Huntsville’s U.S. Army Engineering and Support Center Medical Outfitting and Transition (MO&T) program continues to oversee efforts to determine equipment needs, make purchases, currently estimated at $72 million, and plan and execute transition of staff, equipment and patients for the William Beaumont Army Medical Center replacement hospital at Fort Bliss | Photo By Mark Thompson
Huntsville’s U.S. Army Engineering and Support Center Medical Outfitting and Transition (MO&T) program continues to oversee efforts to determine equipment needs, make purchases, currently estimated at $72 million, and plan and execute transition of staff, equipment and patients for the William Beaumont Army Medical Center replacement hospital at Fort Bliss.
MO&T is working in concert with the U.S. Army Corps of Engineers’ Fort Worth District as it coordinates the project’s construction components.
According to a Fort Worth District news release, “The replacement hospital will be a new 1.1 million square foot medical center to serve the growing active duty and retiree population in and around the Fort Bliss and El Paso area. The campus will include a main hospital, inpatient and outpatient clinics, administrative building, research building, central utility plant, two access control points and surface parking with over 4,000 spaces.”
MO&T teams provide total turn-key project support for the equipping and transitioning of staff and patients associated with new and renovated military healthcare and medical research laboratory facility construction projects to support the medical mission throughout the world.
Brian Bezilla, MO&T project manager, says his role is to perform daily project management duties and serve as Contracting Officer’s Representative on the MO&T contract.
The MO&T contractor engages with WBAMC staff to determine equipment needs, make purchases (currently estimated at $72M) and plan and execute transition of staff, equipment and patients from existing to new spaces.
“The Health Facilities Planning Agency is my first line customer,” Bezilla said. ” At least 7 HNC programs support them in these efforts.
The individual HNC project delivery teams have partnered to organically function as a broad PDT committed to HFPA. HFPA is pleased
that they can come to HNC and get their needs met under one roof.”
Bezilla notes, when completed, the WBAMC hospital will be the largest stateside medical center in the Army portfolio.
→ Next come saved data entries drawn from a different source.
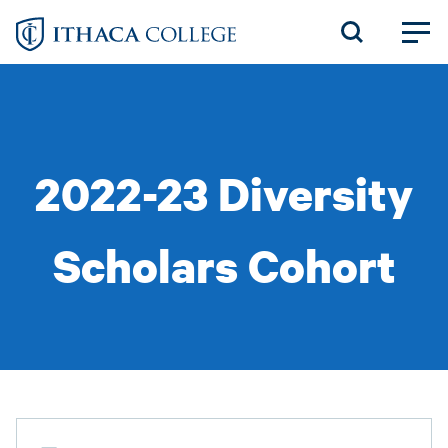
Skip
to
main
content
2022-23 Diversity
Scholars Cohort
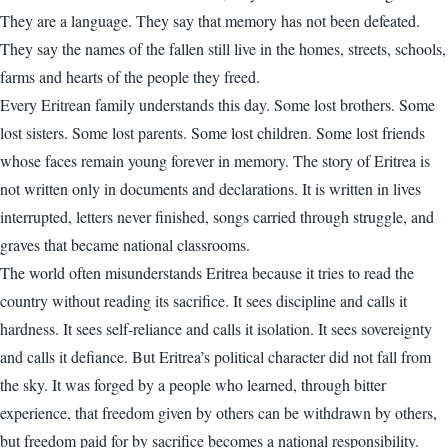
They are a language. They say that memory has not been defeated.
They say the names of the fallen still live in the homes, streets, schools,
farms and hearts of the people they freed.
Every Eritrean family understands this day. Some lost brothers. Some
lost sisters. Some lost parents. Some lost children. Some lost friends
whose faces remain young forever in memory. The story of Eritrea is
not written only in documents and declarations. It is written in lives
interrupted, letters never finished, songs carried through struggle, and
graves that became national classrooms.
The world often misunderstands Eritrea because it tries to read the
country without reading its sacrifice. It sees discipline and calls it
hardness. It sees self-reliance and calls it isolation. It sees sovereignty
and calls it defiance. But Eritrea’s political character did not fall from
the sky. It was forged by a people who learned, through bitter
experience, that freedom given by others can be withdrawn by others,
but freedom paid for by sacrifice becomes a national responsibility.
The hospital is actually a campus of six buildings, including administration, a clinical investigation, two clinics, hospital and central utility Plant.
The facility is off post and will have two access control points off two major highways in East El Paso.
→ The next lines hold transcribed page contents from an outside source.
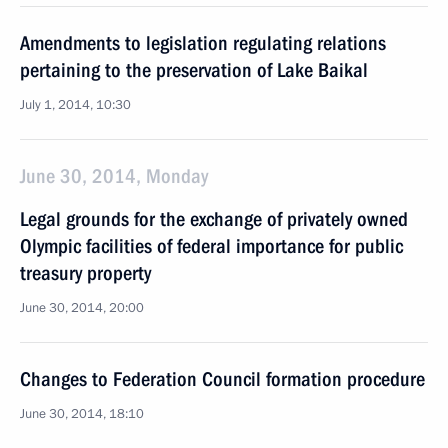
Amendments to legislation regulating relations
pertaining to the preservation of Lake Baikal
July 1, 2014, 10:30
June 30, 2014, Monday
Legal grounds for the exchange of privately owned
Olympic facilities of federal importance for public
treasury property
June 30, 2014, 20:00
Changes to Federation Council formation procedure
June 30, 2014, 18:10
Bezilla credits his program’s success in the project to teamwork.
“The entirety of the HNC team deserves recognition and praise,” Bezilla said. “As the construction pace constantly changes, we are required to be agile and adaptable in how we build and execute contracts. HFPA tends to work with MO&T over a longer time frame (currently six years on Bliss) than other HNC programs, so they tend to ask me the status of other programs’ efforts. Across the board HNC teams have been ready and willing to coordinate with me, provide advice and even asked me to review their work. As a result I consider us one big informal PDT.”
Huntsville Center is a unique U.S. Army Corps of Engineers organization. The Center is not defined by geographic boundaries; its missions provide specialized technical expertise, global engineering solutions, and cutting edge innovations through centrally managed programs in support of national interests.
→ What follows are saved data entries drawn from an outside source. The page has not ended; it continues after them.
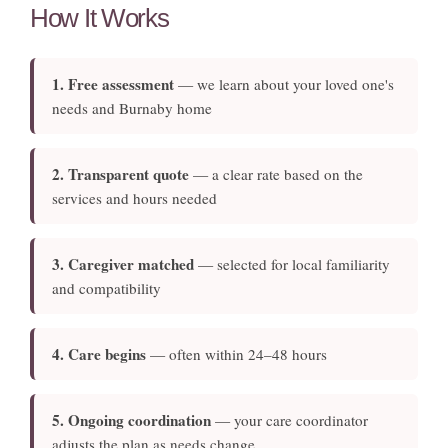
How It Works
1. Free assessment
— we learn about your loved one's
needs and Burnaby home
2. Transparent quote
— a clear rate based on the
services and hours needed
3. Caregiver matched
— selected for local familiarity
and compatibility
4. Care begins
— often within 24–48 hours
5. Ongoing coordination
— your care coordinator
adjusts the plan as needs change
Huntsville Center’s more than 1,000 employees manage nearly 3,000 ongoing projects at any given time. These projects fall into one of five portfolios: Medical, Facilities and Base Operations, Energy, Operational Technology, and Environmental. The portfolios comprise 42 different program areas, as well as six mandatory and six technical centers of expertise, and 17 centers of standardization.
Projects are generally broad in scope, require technical expertise, centralized management or are functions not normally accomplished by a Headquarters, USACE organizational element.